Human neural stem cells transplanted into the injured spines of monkeys matured into nerve cells, spurring neuronal connections and giving the animals an improved ability to grasp an orange, researchers report today (February 26) in Nature Medicine.
“This type of cellular therapy, though still in its infancy, may eventually be a reasonable approach to treating central nervous system injury and possibly even neurodegenerative disease in humans,” Jonathan Glass, a neurologist at Emory University School of Medicine, tells The Scientist by email. Glass, who was not involved in the study, notes that the differentiation of stem cells over time is “impressive,” as is their ability to make connections in the monkeys’ central nervous systems, but more work needs to be done to show if the cells can grow extremely long axons to connect motor and sensory neurons after spinal injury in humans.

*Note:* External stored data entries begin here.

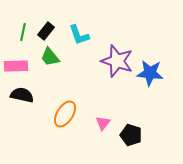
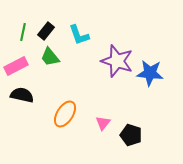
pink rectangle: rotated 25 degrees counterclockwise
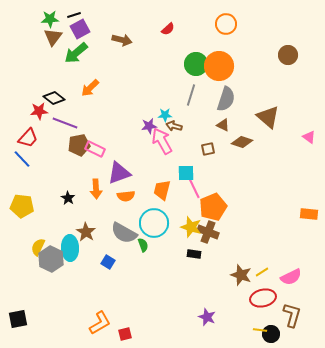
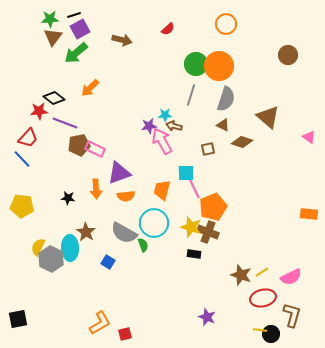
black star at (68, 198): rotated 24 degrees counterclockwise
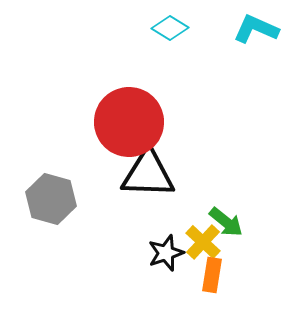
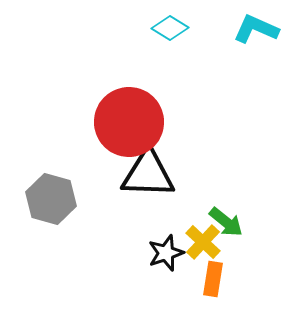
orange rectangle: moved 1 px right, 4 px down
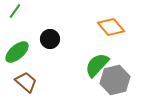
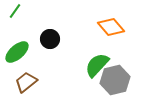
brown trapezoid: rotated 80 degrees counterclockwise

Up to this point, most of the work on transplanting neural stem cells had been done in rats. This is the first study to show the treatment can be successfully scaled up to primates.

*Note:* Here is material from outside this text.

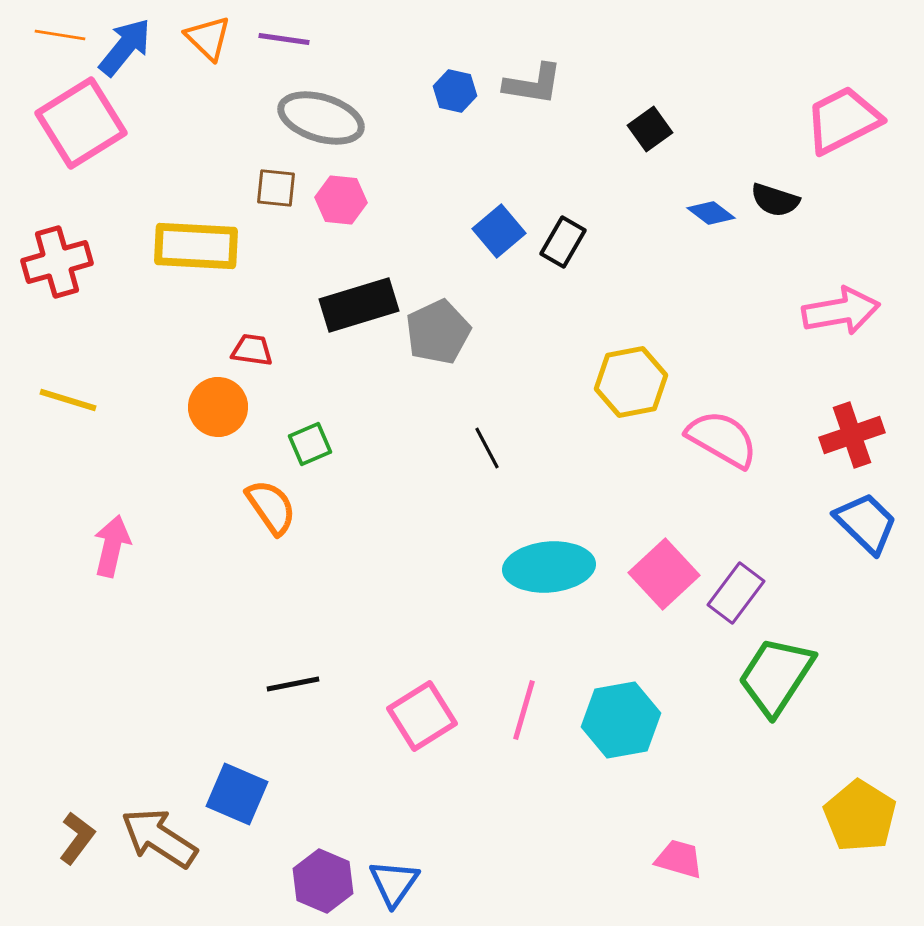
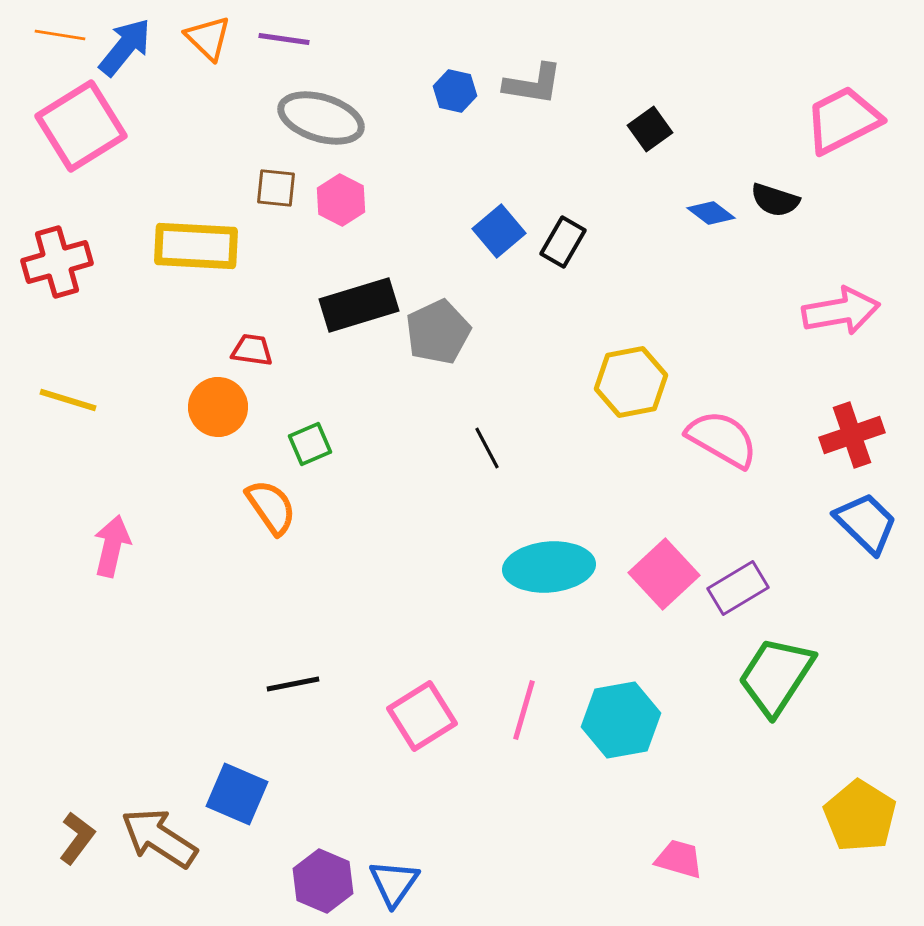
pink square at (81, 123): moved 3 px down
pink hexagon at (341, 200): rotated 21 degrees clockwise
purple rectangle at (736, 593): moved 2 px right, 5 px up; rotated 22 degrees clockwise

“We definitely have more confidence to do this type of treatment in humans,” study coauthor Mark Tuszynski, a neuroscientist at the University of California, San Diego, School of Medicine, tells The Scientist.
In the study, Tuszynski and his colleagues cut into a section of the spinal cord of rhesus monkeys and then two weeks later inserted a graft of human neural progenitor cells into the injury site. In the first four monkeys, the grafts did not stay in position, a finding that forced the researchers to add to the transplants more fibrinogen–thrombin, a protein-enzyme mixture the makes the graft adhere more quickly to site. The team also had to tilt the operating table to drain cerebral spinal fluid, which would wash the graft away.

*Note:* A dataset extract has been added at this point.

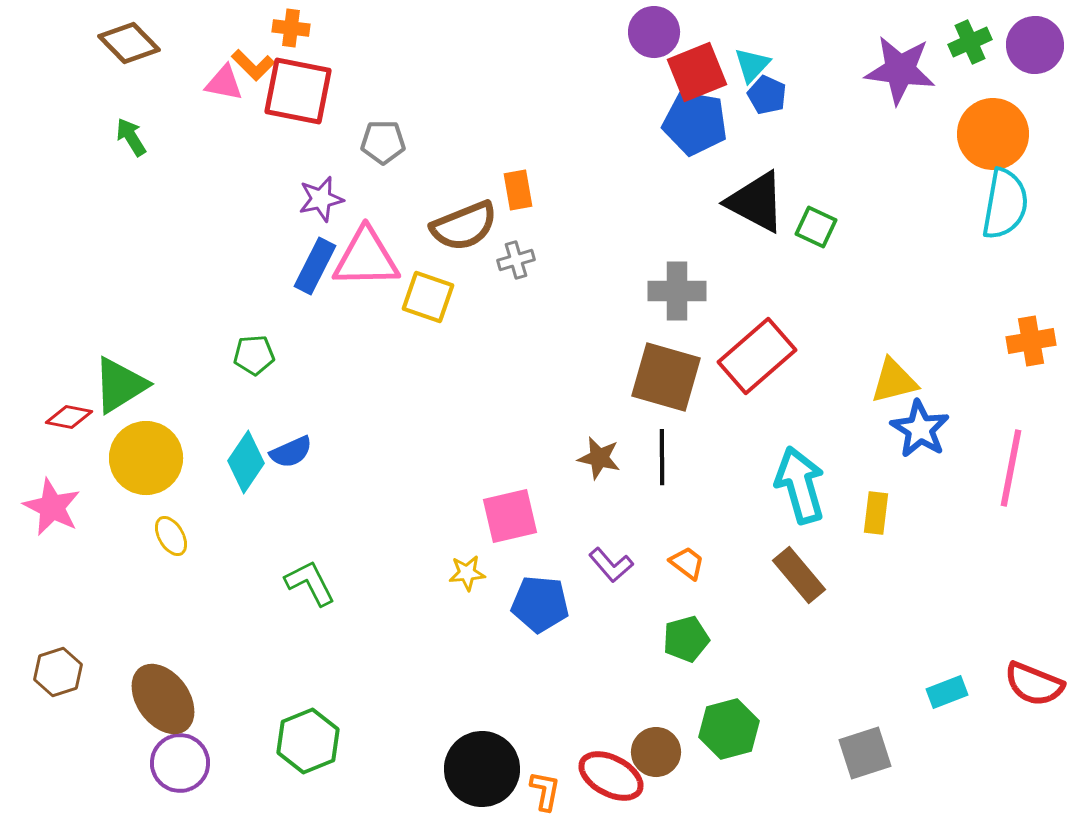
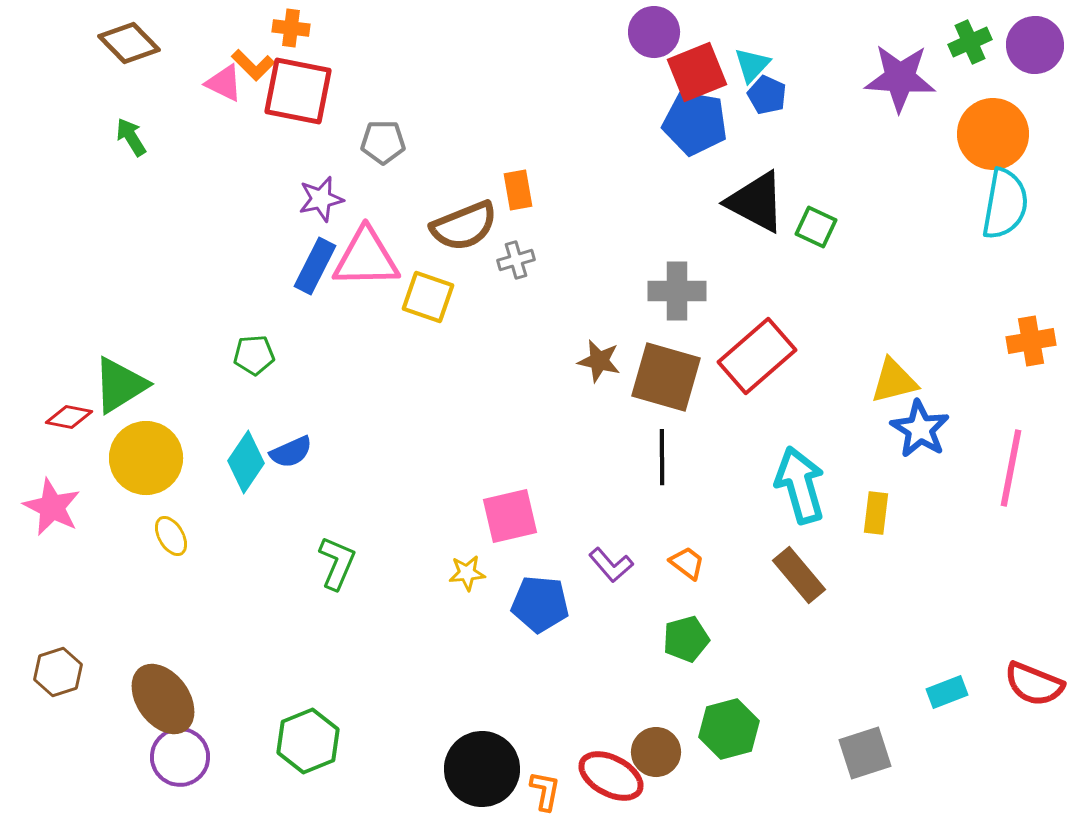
purple star at (900, 70): moved 8 px down; rotated 4 degrees counterclockwise
pink triangle at (224, 83): rotated 15 degrees clockwise
brown star at (599, 458): moved 97 px up
green L-shape at (310, 583): moved 27 px right, 20 px up; rotated 50 degrees clockwise
purple circle at (180, 763): moved 6 px up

With these tweaks, the transplanted tissue stayed in place in the remaining five monkeys, and the researchers observed the transplanted cells develop into neurons and glia. In the lesions, the human neurons spun up to 150,000 threadlike axons that extended up to 50 millimeters from the graft, and as early as two months after the new cells were in place, the researchers could see that they were making connections with monkeys’ nerve cells. In most cases, the monkeys with grafts that adhered to the injured site were better able to manipulate their fingers to curve them around an orange compared with the monkeys whose grafts didn’t hold and whose fingers remained folded so the orange rested on their knuckles.
“It’s a big leap to go from rodents to primates, especially in the case of spinal cord injury studies,” says Steve Goldman, a neuroscientist and neurologist at the University of Rochester who was not involved in the study. “This is a really heroic study from that standpoint.” He says the data show a clear benefit for the monkeys’ abilities to move their hands and arms after injury, but he notes that the team did not have matched controls. He also adds that spinal cord injuries are exceedingly difficult to model. “In humans, every spinal cord injury is unique,” he says, noting that the surgical damage in recapitulating spinal cord injury in monkeys may not completely reflect the complexity of the injuries in humans.
Still, Goldman says, the results verify the concept that neural stem cell grafts can become neurons that might act as a bridge connecting tissue severed in spinal cord injuries. That’s never been conclusively demonstrated in rodents, but it is demonstrated here, he says.
Tuszynski says his team is now working on the next set of studies to verify the results and also determine the best type of stem cells to use in humans. “Not all stem cells have the same potential to repair the spinal cord,” he says, noting that embryonic stem cells might be the most effective.